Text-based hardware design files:
Segment Open

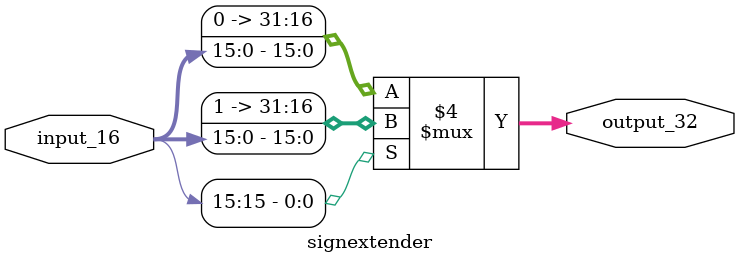
<source format=v>
`timescale 1ns / 1ps



module signextender(
    input [15:0] input_16,
    output reg [31:0] output_32
);

always @(*) begin
    if (input_16[15] == 1'b1) // if MSB of input is 1 (negative number)
        output_32 = {16'b11111111_11111111, input_16}; // sign extend by duplicating MSB
    else // if MSB of input is 0 (positive number)
        output_32 = {16'b00000000_00000000, input_16}; // sign extend with zeros
end

endmodule

</source>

Segment Closed

**Exercise requirements**
Are you able to set down all the lines above exactly, without any pictures?

**Reply to the exercise**
<source format=v>
`timescale 1ns / 1ps



module signextender(
    input [15:0] input_16,
    output reg [31:0] output_32
);

always @(*) begin
    if (input_16[15] == 1'b1) // if MSB of input is 1 (negative number)
        output_32 = {16'b11111111_11111111, input_16}; // sign extend by duplicating MSB
    else // if MSB of input is 0 (positive number)
        output_32 = {16'b00000000_00000000, input_16}; // sign extend with zeros
end

endmodule

</source>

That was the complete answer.